Por ALBERTO DINES - Via Observatório da Imprensa -
Livraram-se
de ‘recall’ algumas categorias de produtos de alta relevância, vendidos
por preço ínfimo ou gratuitos, porém altamente letais: jornais e
revistas.
Anúncio destacado em alguns jornais
de sexta-feira (15/5) informa que a alemã BMW, uma das marcas de
veículos mais prestigiosas do mundo, sonho de consumo, está chamando de
volta os proprietários de determinados modelos e anos de fabricação a
procurarem seus representantes para trocar sem ônus a bomba de
combustível e alertando para os graves perigos que podem ocorrer caso a
substituição não seja realizada. Com isso o fabricante considera-se
quite com os consumidores que acreditaram na excelência de seu produto.
Recalls têm ocorrido na indústria de brinquedos, games e até
na farmacêutica, inegável avanço num sistema econômico que privilegia a
escala e a produção em massa em detrimento de métodos que favorecem a
qualidade. Livraram-se de recall algumas categorias de produtos
de alta relevância, vendidos por preço ínfimo ou gratuitos, porém
altamente letais: jornais e revistas.
A imparável dinâmica democrática permitiu que a lógica do recall
fosse estendida a outro tipo de escolha: a dos cidadãos para exercer
determinadas funções públicas, depois da devida avaliação de seu
desempenho. A Suíça, primeiro Estado a adotar o sistema republicano na
modernidade (a Veneza renascentista teria sido a precursora), adotou o recall no século XIX (1846).
Nos Estados Unidos o sistema funciona há 100 anos em todos os níveis
até o governo estadual (já houve substituições de governadores na Dakota
do Norte e na Califórnia), sendo mais utilizado nas primeiras
instâncias, em âmbito comunitário (xerife, juiz, procurador do
Ministério Público e, talvez no futuro, ouvidor e ombudsman).
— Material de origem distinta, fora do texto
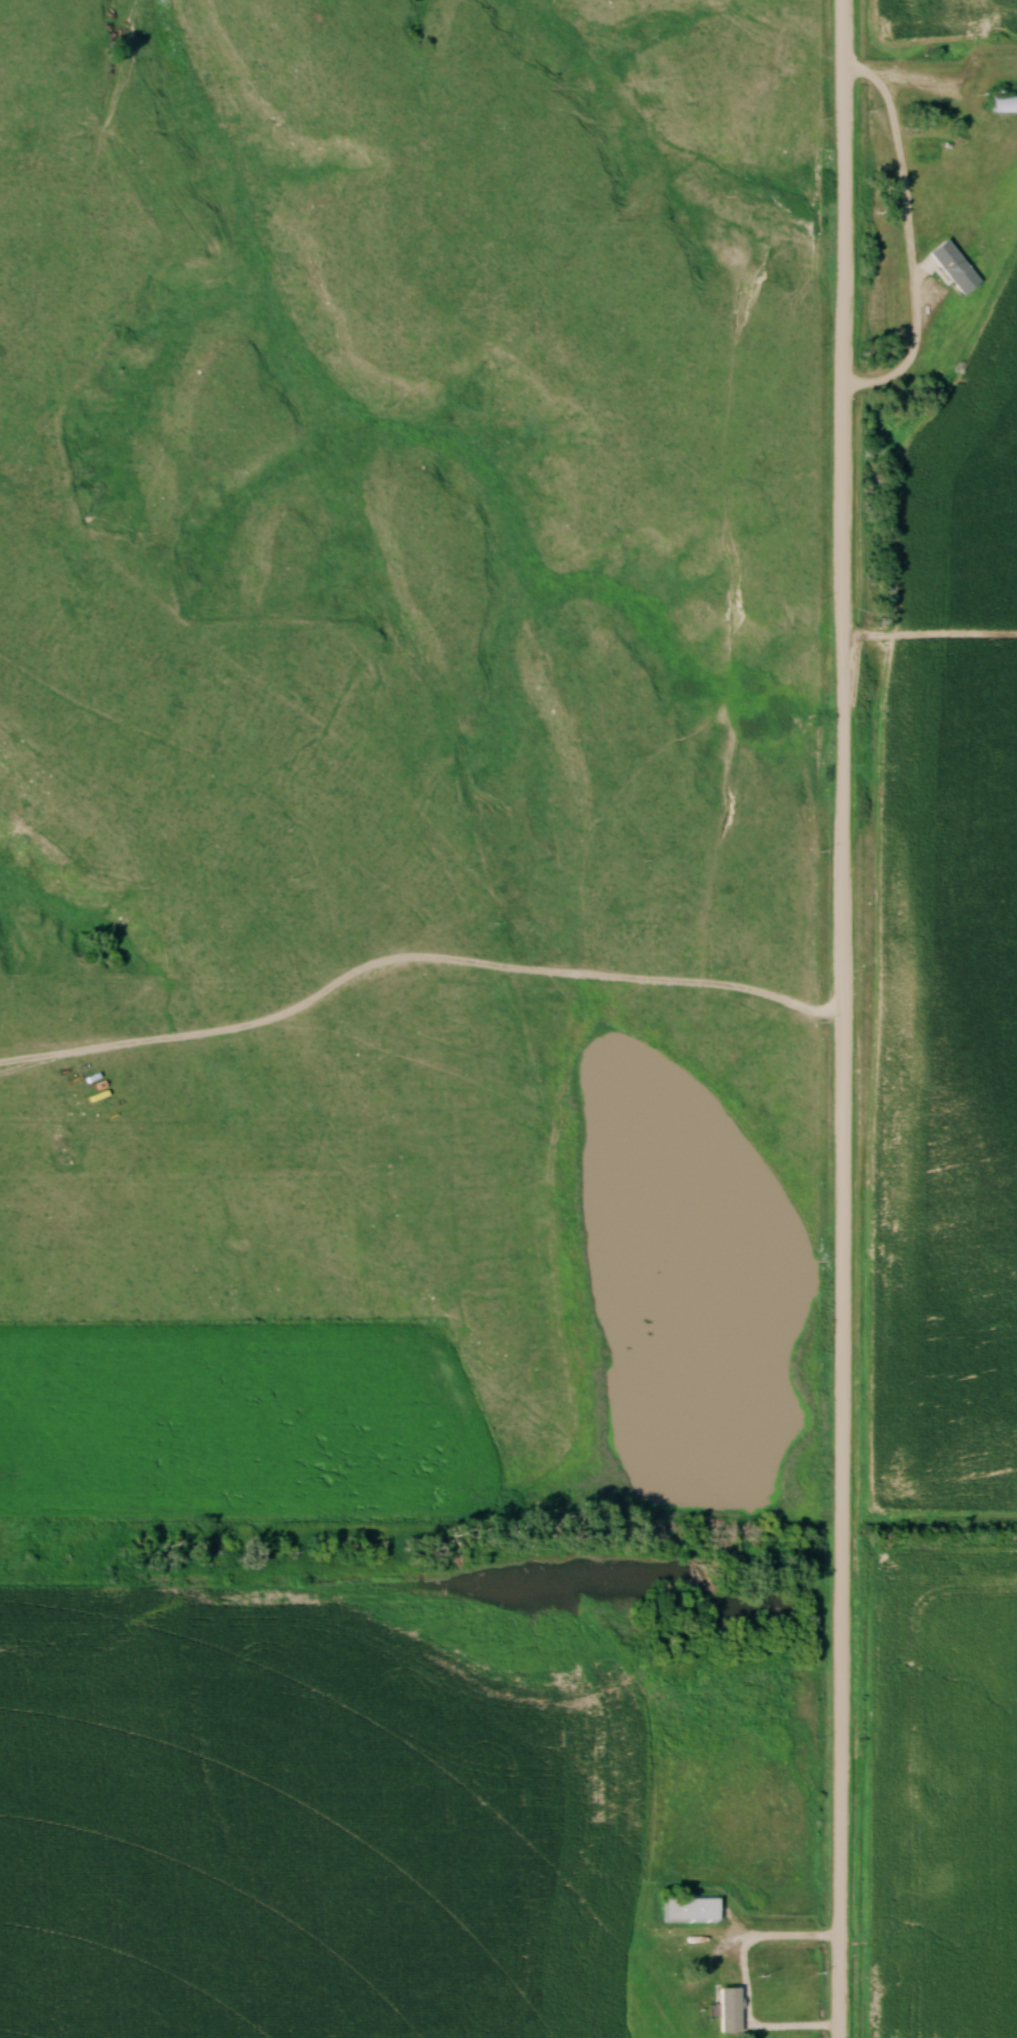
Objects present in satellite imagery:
building: (1005, 104)
road: (911, 233)
building: (958, 269)
road: (846, 1019)
building: (694, 1910)
road: (744, 1977)
building: (734, 2011)

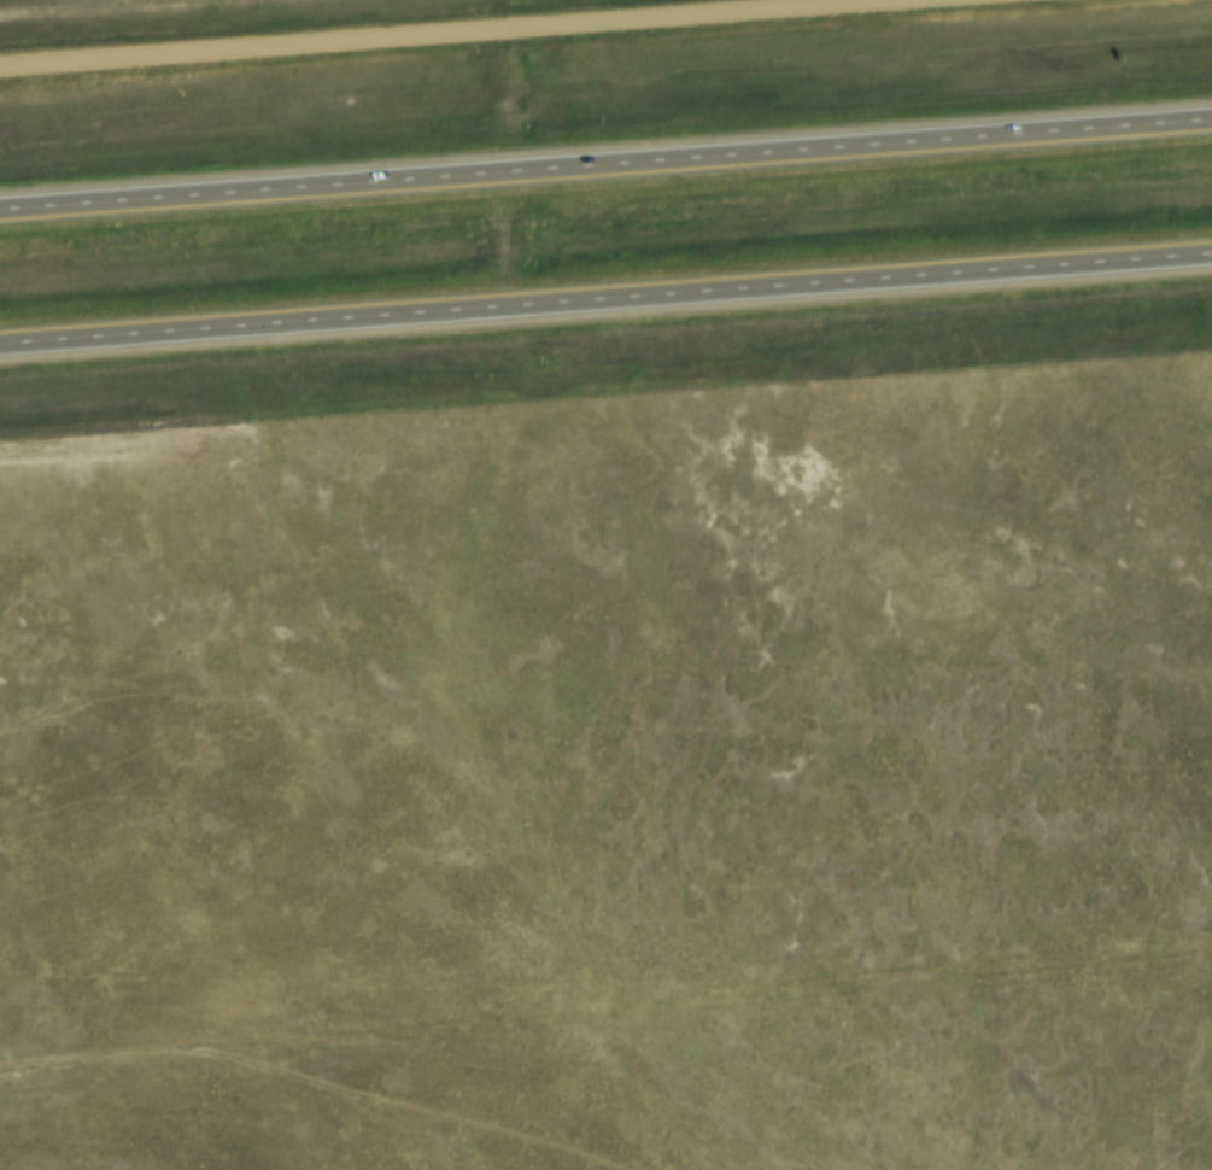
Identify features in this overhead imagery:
road: (461, 34)
road: (605, 166)
road: (605, 305)

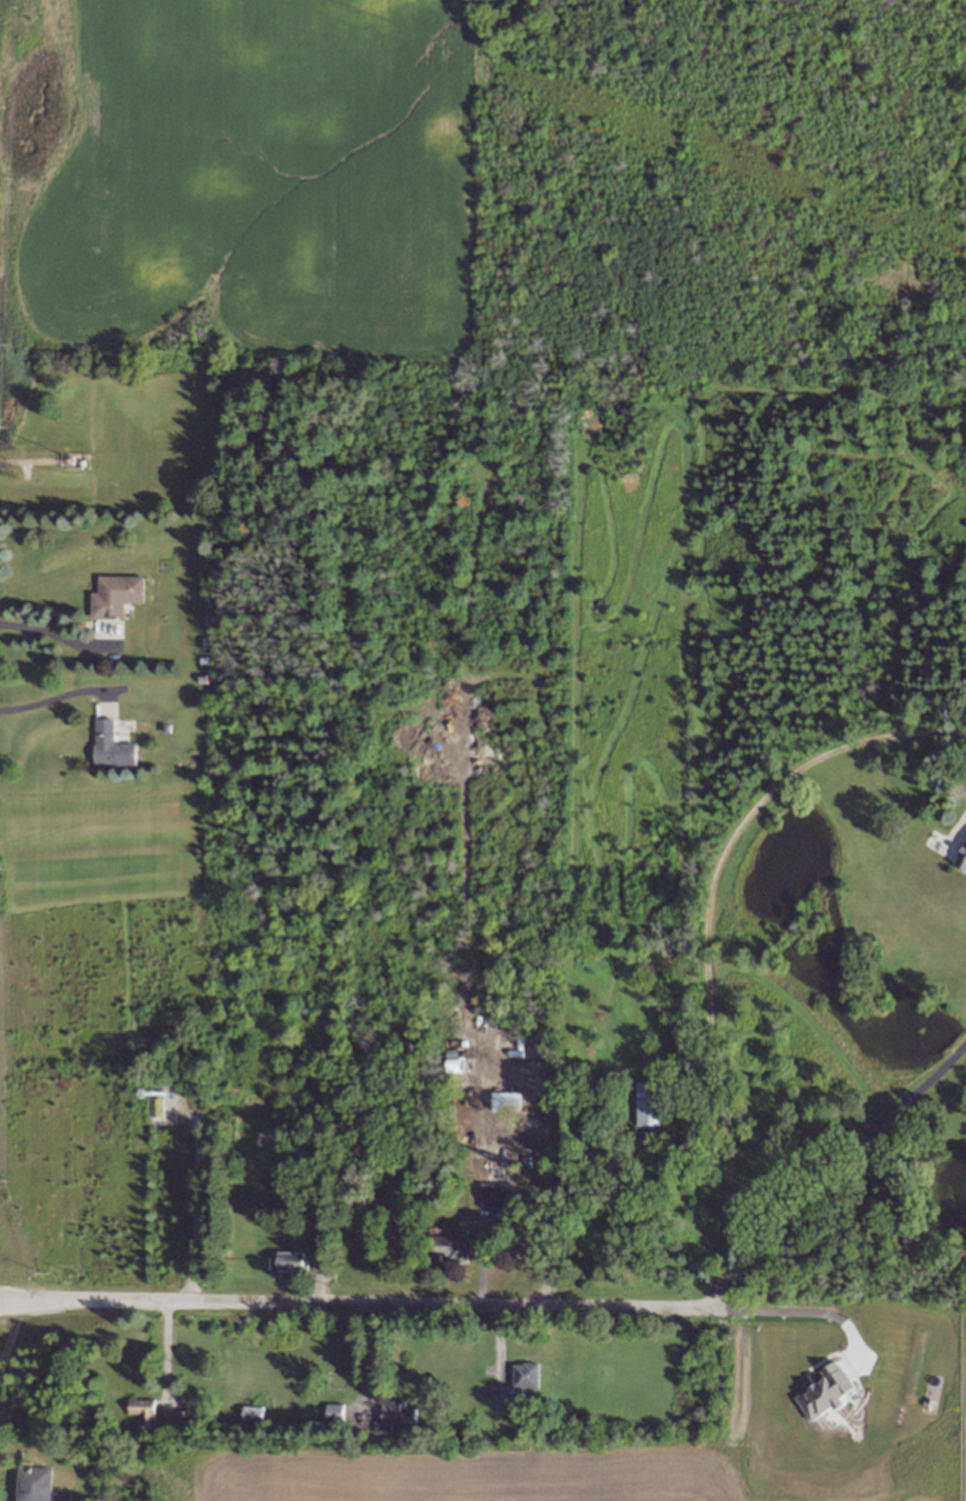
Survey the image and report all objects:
building: (67, 458)
building: (117, 593)
road: (54, 635)
building: (203, 678)
road: (53, 693)
building: (166, 728)
building: (111, 746)
building: (964, 862)
road: (703, 897)
building: (325, 1018)
building: (453, 1061)
building: (507, 1103)
building: (651, 1105)
building: (157, 1108)
road: (823, 1164)
building: (310, 1166)
building: (496, 1195)
road: (192, 1209)
building: (318, 1244)
building: (453, 1247)
building: (290, 1262)
road: (357, 1303)
road: (804, 1307)
building: (517, 1384)
building: (824, 1391)
building: (335, 1413)
building: (253, 1414)
building: (140, 1415)
building: (393, 1417)
building: (182, 1421)
building: (41, 1487)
Convém registrar com a necessária ênfase, veemência e absoluta clareza que o recall
não vale para instâncias nacionais e só funciona acoplado ao voto
distrital porque é um instrumento da democracia direta. No
parlamentarismo o recall é inócuo porque lhe é inerente a
possibilidade do voto de desconfiança e a convocação de novo pleito
quando o partido governante não consegue formar nova maioria.
Nas ruas
Como este observador não é o feliz proprietário de um BMW, o fato que o levou a refletir sobre a utilidade do recall
é um produto recente, até há pouco desconhecido, agora com enorme
visibilidade, embora saído de uma linha de montagem obsoleta,
necessitada de reformas imediatas, incapaz de identificar ingredientes
nefastos e notórios defeitos de fabricação.
O deputado federal Eduardo Cunha (PMDB-RJ) não corre o menor risco de
ser deposto pelos companheiros que o colocaram na presidência da Câmara
Federal, tantas são as promessas e privilégios que oferece (sempre às
custas do erário e, portanto, dos contribuintes). Implantado o voto
distrital e admitido o instrumento do recall, o poderoso Sr.
Congresso ficaria mais vulnerável. Ou deveria ficar mais atento aos
caprichos dos deuses que abominam a arrogância e os delírios
onipotentes.
Eduardo Cunha pode continuar a sua performance esquizofrênica
aprovando um reforço no ajuste fiscal e, no momento seguinte,
neutralizando-o com um tremendo aumento nos gastos. O que não pode é
ameaçar a estabilidade institucional e harmonia entre os poderes,
peças-chaves da República, ao chantagear indecentemente o procurador
geral da República e aqueles que podem mantê-lo no cargo – como vingança
pessoal por ter sido incluído formalmente no processo do petrolão.
Eduardo Cunha conhece o regimento, mas evidencia grande ignorância em
matéria histórica. Não sabe que o povo nas ruas exigindo o fim da
corrupção é capaz de produzir recalls surpreendentes.